Granted since 2013, the view of energy development has changed with the push to support renewable forms of energy. The Navajo Nation would shortchange itself by failing to seek the thoughts and input of the Navajo people who’d be affected by a sweeping change in energy policy.
For generations, the Navajo Nation has been blessed with natural resources such as oil, gas, coal, helium, and rare earth metals. The extraction industry has served Navajo well and has been the bedrock of the Navajo Nation general budget, a source of revenue that benefits all the people.
With the addition of renewable energy, the Navajo Nation only increases its potential wealth. However, Navajo can’t move forward and singularly embrace renewables without a responsible transition plan, especially since the funding of critical programs and services that help our Navajo people are currently generated by the extraction of natural resources. It’s only fair to ask the Navajo people what they think about their services being potentially reduced or even eliminated.

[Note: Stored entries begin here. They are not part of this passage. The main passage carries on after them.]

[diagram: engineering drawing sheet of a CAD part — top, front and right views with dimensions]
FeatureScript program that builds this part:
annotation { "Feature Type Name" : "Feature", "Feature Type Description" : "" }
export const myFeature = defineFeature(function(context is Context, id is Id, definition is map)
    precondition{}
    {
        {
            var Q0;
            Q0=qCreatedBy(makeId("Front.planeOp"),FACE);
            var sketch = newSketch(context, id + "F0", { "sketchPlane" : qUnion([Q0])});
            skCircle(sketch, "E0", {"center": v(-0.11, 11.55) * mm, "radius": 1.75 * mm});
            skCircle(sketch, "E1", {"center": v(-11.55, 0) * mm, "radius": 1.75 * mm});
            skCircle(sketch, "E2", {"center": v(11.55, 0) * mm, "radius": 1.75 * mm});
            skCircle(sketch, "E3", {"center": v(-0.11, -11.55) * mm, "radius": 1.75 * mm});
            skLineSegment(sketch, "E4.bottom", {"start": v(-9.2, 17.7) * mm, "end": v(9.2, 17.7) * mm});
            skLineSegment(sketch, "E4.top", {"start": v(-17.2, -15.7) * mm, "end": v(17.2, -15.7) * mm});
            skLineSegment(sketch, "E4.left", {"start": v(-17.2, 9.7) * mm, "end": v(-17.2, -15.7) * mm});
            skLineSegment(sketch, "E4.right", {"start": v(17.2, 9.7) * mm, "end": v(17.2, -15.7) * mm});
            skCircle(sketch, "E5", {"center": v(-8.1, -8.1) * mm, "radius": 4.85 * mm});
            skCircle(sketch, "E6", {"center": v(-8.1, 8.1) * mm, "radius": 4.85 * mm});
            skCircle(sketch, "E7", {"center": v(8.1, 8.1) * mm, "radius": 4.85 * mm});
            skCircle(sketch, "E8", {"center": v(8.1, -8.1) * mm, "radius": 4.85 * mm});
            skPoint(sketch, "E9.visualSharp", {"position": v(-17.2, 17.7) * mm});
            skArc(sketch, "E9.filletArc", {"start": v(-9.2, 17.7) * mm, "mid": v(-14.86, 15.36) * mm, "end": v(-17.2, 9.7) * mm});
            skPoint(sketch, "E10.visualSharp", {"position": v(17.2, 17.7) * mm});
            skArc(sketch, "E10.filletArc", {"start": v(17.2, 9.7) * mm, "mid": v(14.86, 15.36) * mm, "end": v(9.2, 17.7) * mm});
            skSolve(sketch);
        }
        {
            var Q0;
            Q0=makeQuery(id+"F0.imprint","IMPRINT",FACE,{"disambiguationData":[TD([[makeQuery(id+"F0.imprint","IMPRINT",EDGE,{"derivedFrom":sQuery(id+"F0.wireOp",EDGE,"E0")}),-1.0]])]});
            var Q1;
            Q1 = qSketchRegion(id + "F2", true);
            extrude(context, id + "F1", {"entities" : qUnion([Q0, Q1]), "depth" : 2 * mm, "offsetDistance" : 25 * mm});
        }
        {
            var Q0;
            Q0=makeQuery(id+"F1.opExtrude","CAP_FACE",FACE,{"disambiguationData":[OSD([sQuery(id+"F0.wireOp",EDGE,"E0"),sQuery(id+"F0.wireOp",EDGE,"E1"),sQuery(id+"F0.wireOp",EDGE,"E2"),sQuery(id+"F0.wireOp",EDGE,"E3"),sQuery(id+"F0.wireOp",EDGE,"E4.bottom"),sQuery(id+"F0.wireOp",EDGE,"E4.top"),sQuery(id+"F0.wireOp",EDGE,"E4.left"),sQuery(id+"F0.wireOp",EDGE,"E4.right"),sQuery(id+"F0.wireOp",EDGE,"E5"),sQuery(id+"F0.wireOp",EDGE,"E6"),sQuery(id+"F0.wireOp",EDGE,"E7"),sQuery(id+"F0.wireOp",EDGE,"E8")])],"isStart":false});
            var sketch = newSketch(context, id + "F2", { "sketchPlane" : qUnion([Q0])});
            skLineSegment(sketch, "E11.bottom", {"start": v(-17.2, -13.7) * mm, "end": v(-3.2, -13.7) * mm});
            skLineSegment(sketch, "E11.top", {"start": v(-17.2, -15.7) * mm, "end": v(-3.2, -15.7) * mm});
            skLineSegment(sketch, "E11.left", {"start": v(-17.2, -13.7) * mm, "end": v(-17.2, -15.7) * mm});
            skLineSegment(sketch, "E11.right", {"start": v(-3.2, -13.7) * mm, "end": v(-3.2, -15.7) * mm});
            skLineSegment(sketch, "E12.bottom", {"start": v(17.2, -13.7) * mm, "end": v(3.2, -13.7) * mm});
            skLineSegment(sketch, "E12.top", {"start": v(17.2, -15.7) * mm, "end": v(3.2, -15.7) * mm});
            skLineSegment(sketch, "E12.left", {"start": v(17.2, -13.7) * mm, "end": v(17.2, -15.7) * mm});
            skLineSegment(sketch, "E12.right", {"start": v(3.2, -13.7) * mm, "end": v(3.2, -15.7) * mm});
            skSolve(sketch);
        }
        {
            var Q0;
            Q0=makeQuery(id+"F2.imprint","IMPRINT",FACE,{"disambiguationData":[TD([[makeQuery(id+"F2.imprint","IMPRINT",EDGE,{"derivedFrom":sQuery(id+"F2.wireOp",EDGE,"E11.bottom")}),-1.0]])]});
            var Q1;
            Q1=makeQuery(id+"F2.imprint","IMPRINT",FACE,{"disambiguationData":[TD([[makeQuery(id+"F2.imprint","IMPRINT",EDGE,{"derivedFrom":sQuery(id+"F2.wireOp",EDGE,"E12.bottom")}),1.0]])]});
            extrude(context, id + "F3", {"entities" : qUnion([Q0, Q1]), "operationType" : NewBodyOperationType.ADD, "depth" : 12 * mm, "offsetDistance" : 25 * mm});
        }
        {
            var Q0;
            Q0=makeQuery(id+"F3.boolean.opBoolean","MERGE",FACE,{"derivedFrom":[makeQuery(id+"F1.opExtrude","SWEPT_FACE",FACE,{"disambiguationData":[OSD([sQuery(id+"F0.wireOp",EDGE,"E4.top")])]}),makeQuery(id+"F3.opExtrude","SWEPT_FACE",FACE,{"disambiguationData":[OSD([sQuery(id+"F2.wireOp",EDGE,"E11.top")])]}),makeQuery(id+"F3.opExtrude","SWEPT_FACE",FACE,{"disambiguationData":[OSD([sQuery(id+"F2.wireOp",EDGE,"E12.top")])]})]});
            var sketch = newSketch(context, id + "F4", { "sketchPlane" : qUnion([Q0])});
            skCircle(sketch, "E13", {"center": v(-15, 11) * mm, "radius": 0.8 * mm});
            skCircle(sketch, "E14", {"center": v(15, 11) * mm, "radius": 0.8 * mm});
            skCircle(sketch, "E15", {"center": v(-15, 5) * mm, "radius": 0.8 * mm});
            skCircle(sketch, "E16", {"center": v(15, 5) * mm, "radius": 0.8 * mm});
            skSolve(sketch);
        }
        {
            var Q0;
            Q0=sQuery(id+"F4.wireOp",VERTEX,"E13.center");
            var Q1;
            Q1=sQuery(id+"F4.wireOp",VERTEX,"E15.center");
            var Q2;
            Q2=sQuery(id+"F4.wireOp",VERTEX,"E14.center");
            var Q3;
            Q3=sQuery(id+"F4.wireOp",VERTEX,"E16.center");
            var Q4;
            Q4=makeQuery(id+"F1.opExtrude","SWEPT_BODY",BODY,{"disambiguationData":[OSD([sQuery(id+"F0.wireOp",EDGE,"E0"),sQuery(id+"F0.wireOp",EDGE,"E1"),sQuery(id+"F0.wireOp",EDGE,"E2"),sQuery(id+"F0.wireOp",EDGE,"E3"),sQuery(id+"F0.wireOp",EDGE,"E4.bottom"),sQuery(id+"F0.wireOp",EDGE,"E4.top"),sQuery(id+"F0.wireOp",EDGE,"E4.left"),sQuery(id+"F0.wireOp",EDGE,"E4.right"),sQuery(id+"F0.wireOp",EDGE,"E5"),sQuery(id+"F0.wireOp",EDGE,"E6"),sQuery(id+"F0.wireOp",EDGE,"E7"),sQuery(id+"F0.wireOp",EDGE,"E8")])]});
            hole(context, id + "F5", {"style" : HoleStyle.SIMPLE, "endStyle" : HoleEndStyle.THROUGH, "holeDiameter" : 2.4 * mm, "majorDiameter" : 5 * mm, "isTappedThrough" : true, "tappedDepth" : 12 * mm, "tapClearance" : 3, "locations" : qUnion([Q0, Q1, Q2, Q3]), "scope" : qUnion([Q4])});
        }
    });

In addition, supporters of changing the Energy Policy are sharing limited opinions of Navajo traditional philosophy that fits their argument. They say we need to leave the earth as it is. Meanwhile, another traditional view exists that says our Mother will always care for her people.
Natural resources come from our Mother Earth and are given to her people to improve their quality of life. Not everyone shares the beliefs of the outside non-Navajo people who proudly chant “Keep it in the ground.” They may never understand Navajo motherhood in relation to her people.
Opinions can vary among our Navajo people, but without consulting them we will never know what they think about a policy change that directly affects them. Our nation has more than 300,000 people with more than 170,000 people living on the Navajo Nation.
Yet, the 2019 Energy Policy would be written by a dozen people a majority of whom weren’t elected by anyone. This means 110 Navajo chapter communities and their members would not have a voice in the creation of a policy that could further limit the energy capacity of the Navajo Nation.
Nonetheless, some will agree that renewable energy should be embraced. This is not a disagreeable point. The question is: How we will get from here to there without a sound energy road map?
The truth behind the proposed 2019 Energy Policy is that there is no plan. Nothing for the Navajo people to even consider. When you don’t have a plan for the people of the Navajo Nation to consider, then the policy essentially does not have any resemblance of the values of 300,000 Navajo people.
The proposed 2019 Energy Policy would simply be a backroom deal void of input from Diné.